Conhecimento - O engenheiro florestal Otávio Filho diz ser necessário campanhas efetivas e de longo prazo junto à população sobre os efeitos do mau cuidado com o meio ambiente. As crianças são a porta de entrada para esta revolução de pensamento de preservação permanente. O uso do fogo ainda é símbolo da cultura do mato-grossense, mas precisa ser superada, pois há outros meios sustentáveis e sem emissão de gases à atmosfera, que garantem um trabalho de desmate legal.
O presidente da Associação de Moradores do bairro Praieirinho, em Cuiabá, Aécio Nascimento, admite a dificuldade de entendimento dos adultos quanto à questão ambiental. Em processo de transferência de 70 famílias nos últimos 3 meses da margem do rio Cuiabá, ele sentiu a resistência das pessoas, mas a partir de discussões e explicações a população se conscientizou.
Efeito devastador - A aprovação da Lei de Zoneamento Socioeconômico e Ecológico de Mato Grosso (ZSEE) motivou o avanço de desmatadores para áreas maiores. A avaliação é dos gestores do Instituto Brasileiro do Meio Ambiente dos Recursos Naturais Renováveis de Mato Grosso (Ibama), Ramiro Martins-Costa, e da Secretaria de Estado de Meio Ambiente (Sema), Alexander Torres Maia.
O artigo 24 da lei reduziu a área de reserva legal para fins de recomposição em 30%. O benefício contempla as "áreas antropizadas", ou seja, que sofreram desmatamento, como consta em parágrafo ao artigo. Anteriormente, para os imóveis rurais do Estado situados em área de floresta era prevista a recomposição de 80% da propriedade.

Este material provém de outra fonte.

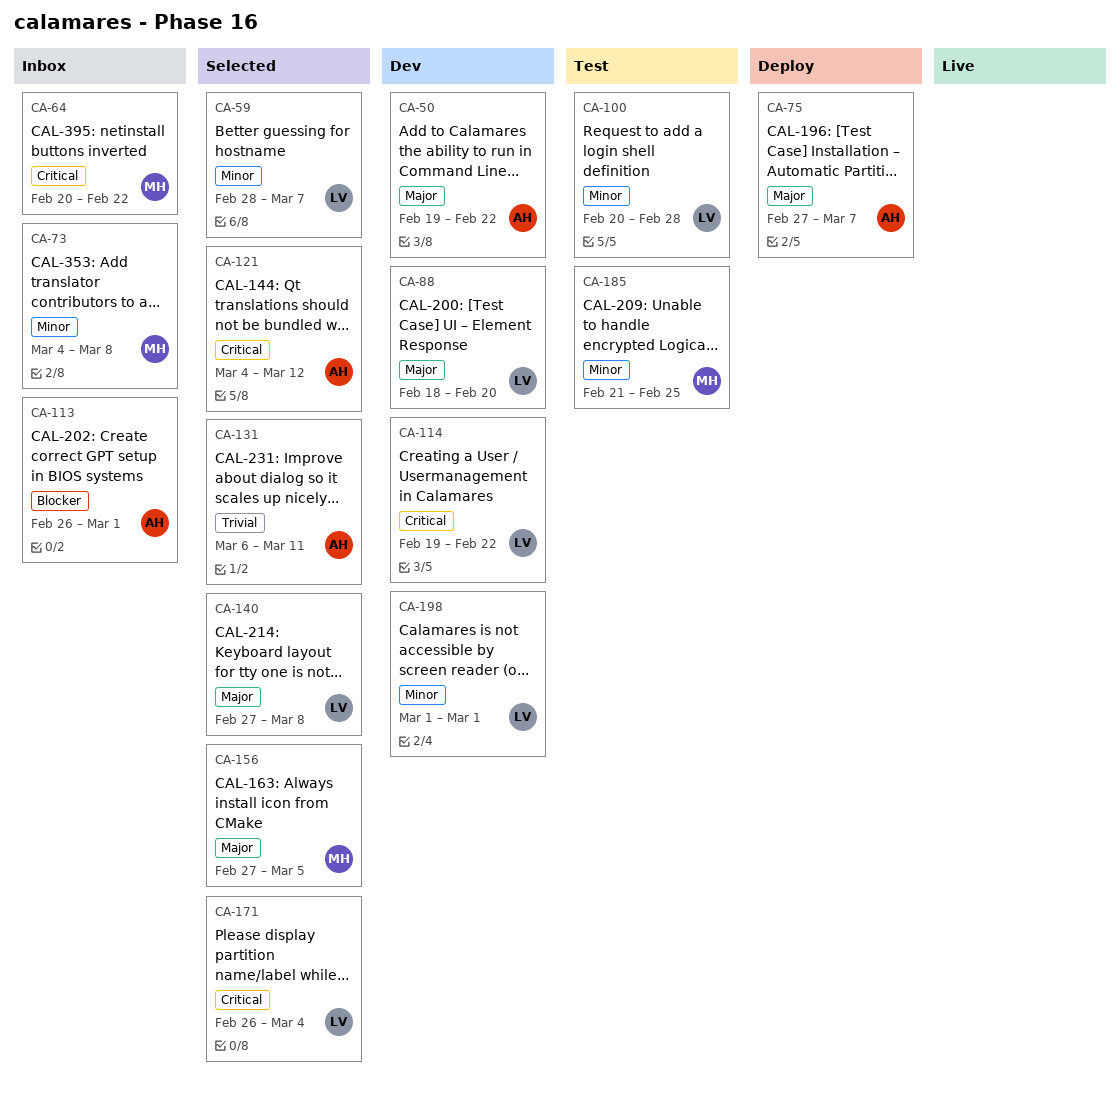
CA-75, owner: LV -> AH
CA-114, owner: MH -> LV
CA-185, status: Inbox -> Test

Ramiro entende que a alteração deste trecho da lei foi decisivo para incentivar o empresariado à volta dos grandes desmatamentos. A diminuição da área a ser recuperada propõe lucro ao proprietário em um momento que a madeira tem grande valor econômico. O superintendente do Ibama avalia ação como rápida e compara a países como Líbano e Espanha, que devido à corrida pela construções de embarcações reduziu praticamente a zero sua cobertura vegetal e nunca mais conseguiram recuperar suas áreas.
Sobre a fiscalização, Ramiro garante que o órgão vem se modernizando ao longo dos anos e em alguns momentos chega a ser cobrado por deixar outros setores de lado em favor do madeireiro. Ele diz que o planejamento não previa a mudança de perfil dos desmatadores.
O secretário adjunto de mudanças climáticas da Sema, Júlio Cesar Pachega, diz que os trabalhos de fiscalização nunca começaram tão cedo quanto este ano. Desde novembro, quando as primeiras imagens mostraram o indicativo de desmatamento em grandes ares, os fiscais estão a campo. Ele admite que os dados para embasar as ações hoje são limitados, mas nos próximos dias as informações de satélite do governo federal ajudarão nos trabalhos. A atualização será a cada 2 dias.
A respeito da lei ZSEE, Julio esclarece que hoje ela é inconstitucional e é ilusão os desmatadores criarem expectativa em cima do documento. O secretário da pasta evita polemizar sobre a redação e diz que o texto ainda precisa passar por trâmites legais para ter total validade. O primeiro passo é submeter a lei sob análise da Comissão Nacional do Zoneamento e depois no Conselho Nacional de Meio Ambiente (Conama). A lei de ZSEE foi sancionada sem veto pelo governo no dia 20 de abril.